* What is needed:
Write the data out again exactly, with no pictures.

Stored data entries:
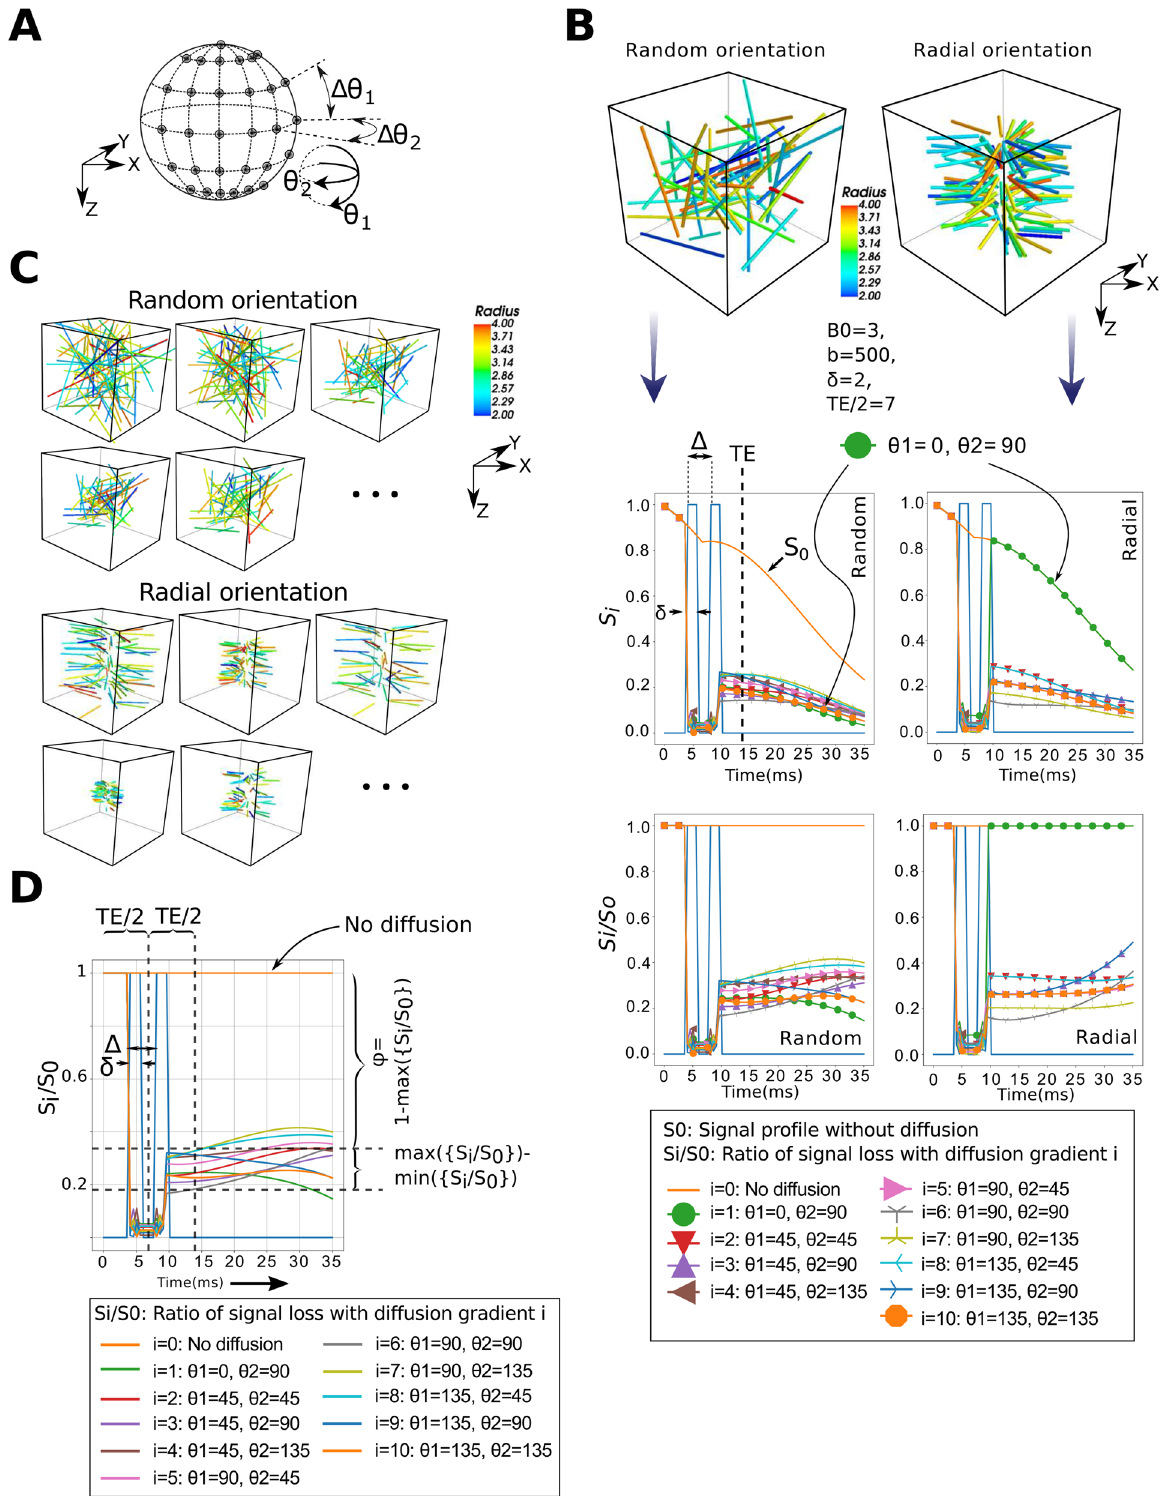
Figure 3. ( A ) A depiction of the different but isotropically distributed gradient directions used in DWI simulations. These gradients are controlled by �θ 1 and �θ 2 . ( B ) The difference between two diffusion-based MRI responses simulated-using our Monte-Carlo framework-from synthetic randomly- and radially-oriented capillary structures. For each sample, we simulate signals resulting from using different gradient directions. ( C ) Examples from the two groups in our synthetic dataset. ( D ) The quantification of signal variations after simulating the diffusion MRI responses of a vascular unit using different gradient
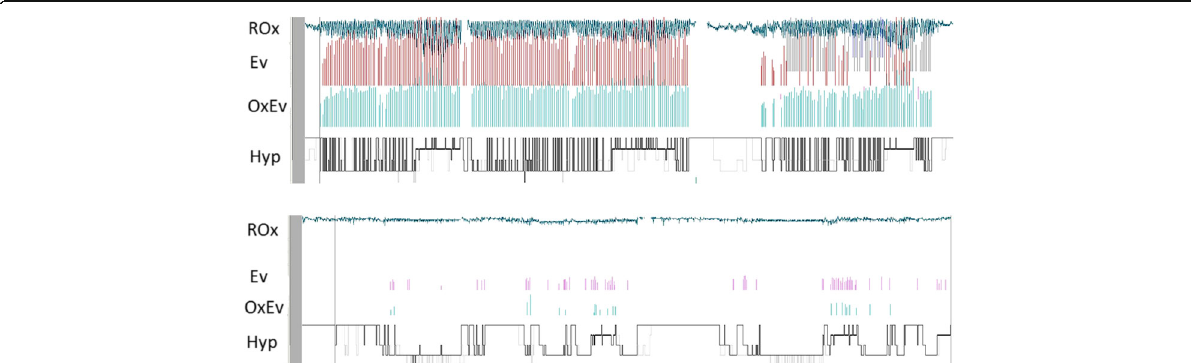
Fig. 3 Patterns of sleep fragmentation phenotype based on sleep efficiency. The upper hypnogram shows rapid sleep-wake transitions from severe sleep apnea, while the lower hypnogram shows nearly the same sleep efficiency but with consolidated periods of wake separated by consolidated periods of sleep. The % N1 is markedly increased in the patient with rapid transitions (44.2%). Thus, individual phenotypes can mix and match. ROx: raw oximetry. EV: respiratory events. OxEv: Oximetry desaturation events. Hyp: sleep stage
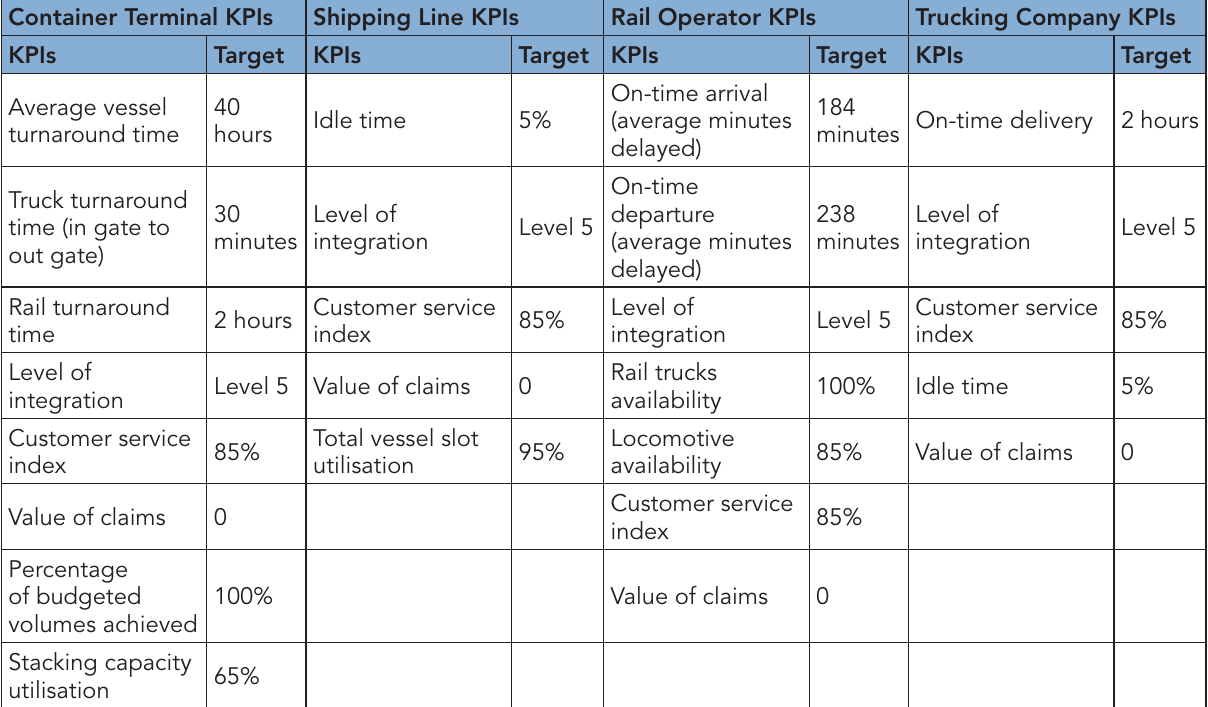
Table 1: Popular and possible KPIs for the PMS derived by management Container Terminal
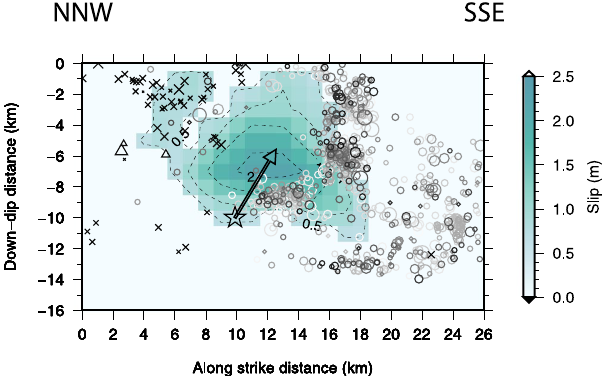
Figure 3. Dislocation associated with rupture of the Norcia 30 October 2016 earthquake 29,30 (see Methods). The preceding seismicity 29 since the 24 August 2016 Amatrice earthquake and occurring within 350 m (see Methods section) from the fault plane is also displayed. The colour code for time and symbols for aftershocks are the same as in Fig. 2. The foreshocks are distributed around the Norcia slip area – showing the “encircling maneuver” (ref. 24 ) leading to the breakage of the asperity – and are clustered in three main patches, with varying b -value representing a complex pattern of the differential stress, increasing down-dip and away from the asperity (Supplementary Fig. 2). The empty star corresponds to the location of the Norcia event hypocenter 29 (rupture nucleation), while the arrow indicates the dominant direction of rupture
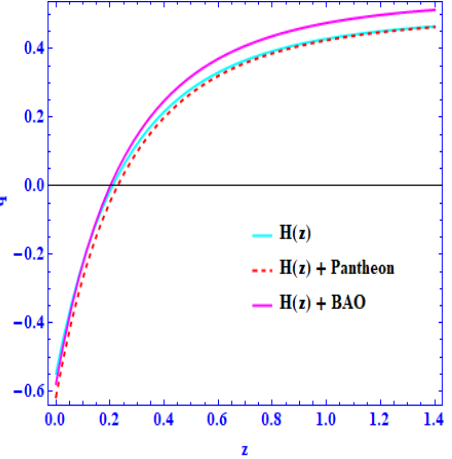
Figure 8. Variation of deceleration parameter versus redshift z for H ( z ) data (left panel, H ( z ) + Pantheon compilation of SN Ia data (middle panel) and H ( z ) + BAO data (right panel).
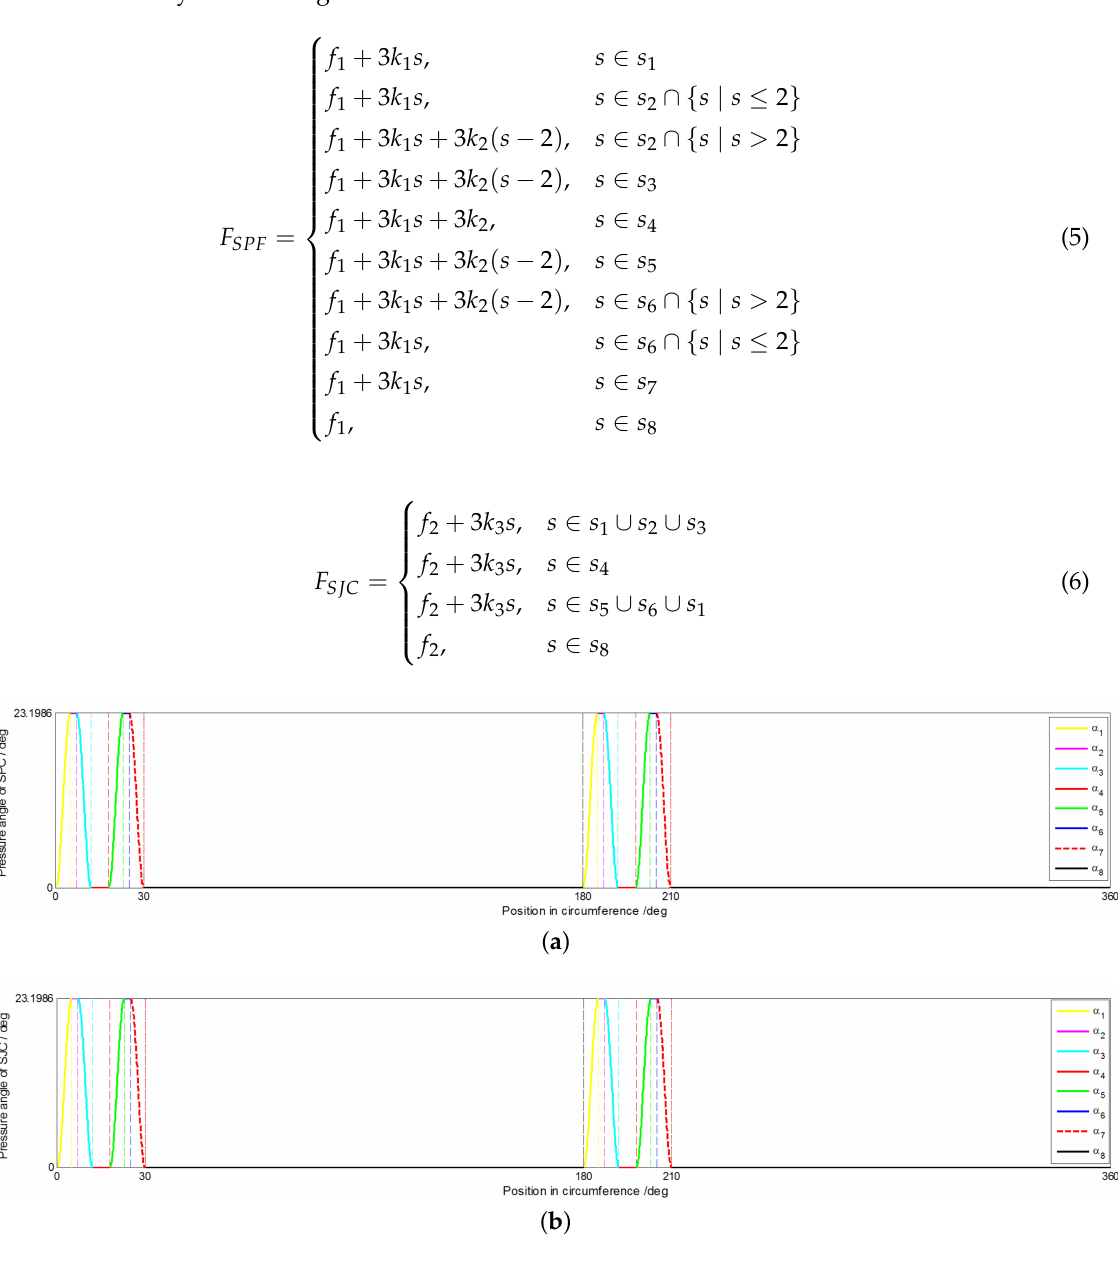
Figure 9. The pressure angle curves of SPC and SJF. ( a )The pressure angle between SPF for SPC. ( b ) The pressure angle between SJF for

* Reply:
Figure 3. ( A ) A depiction of the different but isotropically distributed gradient directions used in DWI simulations. These gradients are controlled by �θ 1 and �θ 2 . ( B ) The difference between two diffusion-based MRI responses simulated-using our Monte-Carlo framework-from synthetic randomly- and radially-oriented capillary structures. For each sample, we simulate signals resulting from using different gradient directions. ( C ) Examples from the two groups in our synthetic dataset. ( D ) The quantification of signal variations after simulating the diffusion MRI responses of a vascular unit using different gradient
Fig. 3 Patterns of sleep fragmentation phenotype based on sleep efficiency. The upper hypnogram shows rapid sleep-wake transitions from severe sleep apnea, while the lower hypnogram shows nearly the same sleep efficiency but with consolidated periods of wake separated by consolidated periods of sleep. The % N1 is markedly increased in the patient with rapid transitions (44.2%). Thus, individual phenotypes can mix and match. ROx: raw oximetry. EV: respiratory events. OxEv: Oximetry desaturation events. Hyp: sleep stage
Table 1: Popular and possible KPIs for the PMS derived by management Container Terminal
Figure 3. Dislocation associated with rupture of the Norcia 30 October 2016 earthquake 29,30 (see Methods). The preceding seismicity 29 since the 24 August 2016 Amatrice earthquake and occurring within 350 m (see Methods section) from the fault plane is also displayed. The colour code for time and symbols for aftershocks are the same as in Fig. 2. The foreshocks are distributed around the Norcia slip area – showing the “encircling maneuver” (ref. 24 ) leading to the breakage of the asperity – and are clustered in three main patches, with varying b -value representing a complex pattern of the differential stress, increasing down-dip and away from the asperity (Supplementary Fig. 2). The empty star corresponds to the location of the Norcia event hypocenter 29 (rupture nucleation), while the arrow indicates the dominant direction of rupture
Figure 8. Variation of deceleration parameter versus redshift z for H ( z ) data (left panel, H ( z ) + Pantheon compilation of SN Ia data (middle panel) and H ( z ) + BAO data (right panel).
Figure 9. The pressure angle curves of SPC and SJF. ( a )The pressure angle between SPF for SPC. ( b ) The pressure angle between SJF for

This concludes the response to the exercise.